Wang Burapha (, ) is a historic neighbourhood in Bangkok, regarded as the first commercial and entertainment district in contemporary Thailand (after 1932 revolution). It is situated between Charoen Krung, Maha Chai, Phahurat, Tri Phet and Burapha roads, near the eastern edge of the old city centre of Rattanakosin Island in Wang Burapha Phirom Subdistrict, Phra Nakhon District. The neighbourhood is named after Buraphaphirom Palace, which used to be located here until the 1950s, when it was demolished to make way for commercial developments. The neighbourhood became a major commercial district and a centre of youth culture during the 1950s–60s.

During its prosperous era, it was a venue for teenagers similar to Siam Square at present. This group of teenagers has been called "Koh Lang Wang" (โก๋หลังวัง), translate as "mobster behind the palace". They have a unique dress style with Western fashion in those days, favor listening to Elvis Presley or Cliff Richard's music, and most favorite star was James Dean. Because Thailand at that time was influenced by American culture through enlisted soldiers (G.I.) who set up the base to fight in the Vietnam War. Their stories have been referred into at least three Thai movies, including Dang Bireley's and Young Gangsters in 1997,  Born Blood in 2002, and The Gangster in 2012.

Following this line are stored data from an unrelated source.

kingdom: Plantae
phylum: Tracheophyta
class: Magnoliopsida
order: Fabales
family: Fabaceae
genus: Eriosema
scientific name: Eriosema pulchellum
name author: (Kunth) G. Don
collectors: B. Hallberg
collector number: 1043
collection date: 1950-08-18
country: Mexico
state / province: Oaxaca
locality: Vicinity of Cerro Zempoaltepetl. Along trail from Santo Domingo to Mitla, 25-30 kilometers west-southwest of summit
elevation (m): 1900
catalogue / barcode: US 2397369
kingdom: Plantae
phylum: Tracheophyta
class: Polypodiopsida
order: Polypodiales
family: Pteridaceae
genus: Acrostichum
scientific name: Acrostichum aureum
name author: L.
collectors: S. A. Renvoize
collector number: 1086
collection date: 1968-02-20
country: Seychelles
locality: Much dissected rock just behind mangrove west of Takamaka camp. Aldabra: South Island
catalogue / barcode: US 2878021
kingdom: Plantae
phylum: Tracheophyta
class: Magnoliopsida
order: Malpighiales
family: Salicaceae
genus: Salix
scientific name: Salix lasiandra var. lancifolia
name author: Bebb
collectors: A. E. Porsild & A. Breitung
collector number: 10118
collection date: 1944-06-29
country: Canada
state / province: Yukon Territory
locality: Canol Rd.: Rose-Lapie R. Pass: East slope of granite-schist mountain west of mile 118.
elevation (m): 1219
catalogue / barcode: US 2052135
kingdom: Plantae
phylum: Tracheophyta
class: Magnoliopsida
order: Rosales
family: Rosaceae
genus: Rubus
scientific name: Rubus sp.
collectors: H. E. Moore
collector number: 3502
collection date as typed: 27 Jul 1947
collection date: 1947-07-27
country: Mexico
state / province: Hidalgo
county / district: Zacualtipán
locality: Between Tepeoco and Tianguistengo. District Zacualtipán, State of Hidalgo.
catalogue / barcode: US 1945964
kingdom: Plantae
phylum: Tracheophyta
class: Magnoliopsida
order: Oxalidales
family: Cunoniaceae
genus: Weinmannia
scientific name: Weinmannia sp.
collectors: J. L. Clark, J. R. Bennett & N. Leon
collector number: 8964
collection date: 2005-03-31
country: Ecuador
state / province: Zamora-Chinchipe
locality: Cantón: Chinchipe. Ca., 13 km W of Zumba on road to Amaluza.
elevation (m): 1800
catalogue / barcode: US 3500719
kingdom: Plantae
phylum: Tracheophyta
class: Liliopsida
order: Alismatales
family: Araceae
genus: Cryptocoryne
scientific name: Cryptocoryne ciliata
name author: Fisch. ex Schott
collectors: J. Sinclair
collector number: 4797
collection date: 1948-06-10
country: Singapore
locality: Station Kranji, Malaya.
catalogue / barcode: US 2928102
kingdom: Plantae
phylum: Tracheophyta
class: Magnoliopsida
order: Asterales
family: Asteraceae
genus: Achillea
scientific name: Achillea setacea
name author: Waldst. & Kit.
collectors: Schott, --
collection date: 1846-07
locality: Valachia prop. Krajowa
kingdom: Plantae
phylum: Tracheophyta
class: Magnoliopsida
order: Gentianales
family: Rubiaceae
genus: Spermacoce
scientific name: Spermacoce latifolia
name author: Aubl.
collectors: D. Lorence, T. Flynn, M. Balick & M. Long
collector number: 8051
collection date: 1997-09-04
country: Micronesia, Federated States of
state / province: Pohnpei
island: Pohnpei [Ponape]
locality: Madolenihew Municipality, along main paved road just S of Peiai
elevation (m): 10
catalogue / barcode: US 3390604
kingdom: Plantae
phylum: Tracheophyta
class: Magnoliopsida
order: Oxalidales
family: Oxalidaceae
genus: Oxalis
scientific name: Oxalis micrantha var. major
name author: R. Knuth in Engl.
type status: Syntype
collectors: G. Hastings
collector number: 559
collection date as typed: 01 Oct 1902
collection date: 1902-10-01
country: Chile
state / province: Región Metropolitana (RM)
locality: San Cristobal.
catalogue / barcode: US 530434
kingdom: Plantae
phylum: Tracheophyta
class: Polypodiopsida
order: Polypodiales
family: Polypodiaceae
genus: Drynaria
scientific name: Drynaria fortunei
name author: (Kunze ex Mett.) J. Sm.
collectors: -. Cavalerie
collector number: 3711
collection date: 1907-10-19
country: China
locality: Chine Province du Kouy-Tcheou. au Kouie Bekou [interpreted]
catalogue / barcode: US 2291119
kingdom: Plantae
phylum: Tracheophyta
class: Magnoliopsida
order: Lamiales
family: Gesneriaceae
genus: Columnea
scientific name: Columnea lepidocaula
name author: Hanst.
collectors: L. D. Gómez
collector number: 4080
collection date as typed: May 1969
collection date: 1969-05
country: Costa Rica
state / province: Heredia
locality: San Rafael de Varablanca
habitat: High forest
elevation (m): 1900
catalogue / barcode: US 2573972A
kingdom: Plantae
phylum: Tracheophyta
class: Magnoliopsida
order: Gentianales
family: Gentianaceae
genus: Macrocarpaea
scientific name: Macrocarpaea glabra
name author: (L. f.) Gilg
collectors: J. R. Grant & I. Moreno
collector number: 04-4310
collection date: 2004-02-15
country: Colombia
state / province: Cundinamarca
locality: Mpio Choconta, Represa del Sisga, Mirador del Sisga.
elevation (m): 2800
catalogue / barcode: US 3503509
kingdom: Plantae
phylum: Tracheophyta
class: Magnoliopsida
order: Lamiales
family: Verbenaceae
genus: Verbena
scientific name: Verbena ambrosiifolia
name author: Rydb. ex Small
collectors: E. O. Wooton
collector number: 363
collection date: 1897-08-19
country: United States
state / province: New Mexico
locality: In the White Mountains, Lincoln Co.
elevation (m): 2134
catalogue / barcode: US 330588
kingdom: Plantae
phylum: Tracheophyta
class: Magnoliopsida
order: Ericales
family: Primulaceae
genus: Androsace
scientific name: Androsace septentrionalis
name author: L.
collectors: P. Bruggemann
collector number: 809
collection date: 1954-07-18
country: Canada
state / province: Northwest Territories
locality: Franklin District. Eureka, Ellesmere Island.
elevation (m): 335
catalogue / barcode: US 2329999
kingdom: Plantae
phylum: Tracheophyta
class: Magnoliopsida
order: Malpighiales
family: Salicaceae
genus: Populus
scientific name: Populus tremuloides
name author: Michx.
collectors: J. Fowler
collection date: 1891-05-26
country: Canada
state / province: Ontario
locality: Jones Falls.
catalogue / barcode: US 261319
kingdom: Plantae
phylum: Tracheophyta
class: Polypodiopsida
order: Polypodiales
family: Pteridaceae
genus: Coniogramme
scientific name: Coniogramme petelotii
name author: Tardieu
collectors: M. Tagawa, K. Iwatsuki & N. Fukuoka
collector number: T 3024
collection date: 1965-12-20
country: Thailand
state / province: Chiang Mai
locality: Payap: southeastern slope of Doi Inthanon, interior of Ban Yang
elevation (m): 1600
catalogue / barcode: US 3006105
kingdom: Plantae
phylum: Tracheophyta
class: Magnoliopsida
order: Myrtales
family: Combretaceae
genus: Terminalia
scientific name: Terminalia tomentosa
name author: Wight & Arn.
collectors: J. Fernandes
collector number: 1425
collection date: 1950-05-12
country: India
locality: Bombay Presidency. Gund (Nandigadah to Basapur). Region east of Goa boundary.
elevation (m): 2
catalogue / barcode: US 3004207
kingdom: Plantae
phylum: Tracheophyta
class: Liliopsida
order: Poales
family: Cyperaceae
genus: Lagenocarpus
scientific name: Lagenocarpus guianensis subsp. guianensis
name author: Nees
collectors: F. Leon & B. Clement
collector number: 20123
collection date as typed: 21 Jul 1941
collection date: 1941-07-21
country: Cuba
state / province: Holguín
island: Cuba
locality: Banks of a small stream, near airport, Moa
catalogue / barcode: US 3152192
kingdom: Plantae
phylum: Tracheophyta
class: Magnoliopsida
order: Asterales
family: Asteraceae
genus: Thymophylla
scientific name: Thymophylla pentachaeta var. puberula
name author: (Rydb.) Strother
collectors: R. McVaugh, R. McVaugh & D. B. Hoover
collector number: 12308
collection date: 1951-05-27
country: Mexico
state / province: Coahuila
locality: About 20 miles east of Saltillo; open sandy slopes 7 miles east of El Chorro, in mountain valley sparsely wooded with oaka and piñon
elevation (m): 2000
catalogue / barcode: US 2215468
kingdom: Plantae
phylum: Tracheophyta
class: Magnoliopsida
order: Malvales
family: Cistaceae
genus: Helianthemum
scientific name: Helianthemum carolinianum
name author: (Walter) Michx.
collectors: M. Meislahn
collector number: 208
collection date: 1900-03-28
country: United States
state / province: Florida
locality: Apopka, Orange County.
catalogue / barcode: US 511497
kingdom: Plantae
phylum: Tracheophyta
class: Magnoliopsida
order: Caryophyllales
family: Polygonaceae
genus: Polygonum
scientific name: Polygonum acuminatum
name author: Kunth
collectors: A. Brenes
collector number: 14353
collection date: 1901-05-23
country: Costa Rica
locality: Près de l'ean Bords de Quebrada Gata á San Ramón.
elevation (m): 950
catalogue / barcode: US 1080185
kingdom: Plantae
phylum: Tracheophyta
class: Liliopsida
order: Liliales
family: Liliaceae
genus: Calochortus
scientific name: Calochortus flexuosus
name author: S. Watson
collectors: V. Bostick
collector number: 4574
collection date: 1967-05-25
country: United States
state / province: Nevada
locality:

Wang Burapha in its prosperous era was a home to three movie theaters, namely Kings, Queens, and Grand, also the Sala Chalermkrung Royal Theatre was located adjacent to each other separately. There are also markets and shops of foreigners located nearby such as  Ming Mueang Market, Bampen Bun Market, Bombai, Rattana Mala, Wiang Fah, Lilly, Yong Tiang Store etc. and also filled with many cafés and restaurants including photo studios.  In terms of travel it was also regarded as a bus terminal and has a tram running through as well.

Wang Burapa began to gradually decline in popularity in 1965 when Siam Square and Ratchaprasong Shopping Centre were replaced. Ming Mueang Market was dismantled in 1978 and the last movie theater, Queens, was dissolved in 1990.  Today, the location of Ming Mueang Market has become The Old Siam Plaza.

At present, around Wang Burapha is regarded as the centre of the gun shop, there are many famous shops located here, also being the centre of many leading bookstores as well. In the area of some restaurants that have been operating since the heyday era, they are still operating as in the past even though the general condition of this neighbourhood is very sluggish.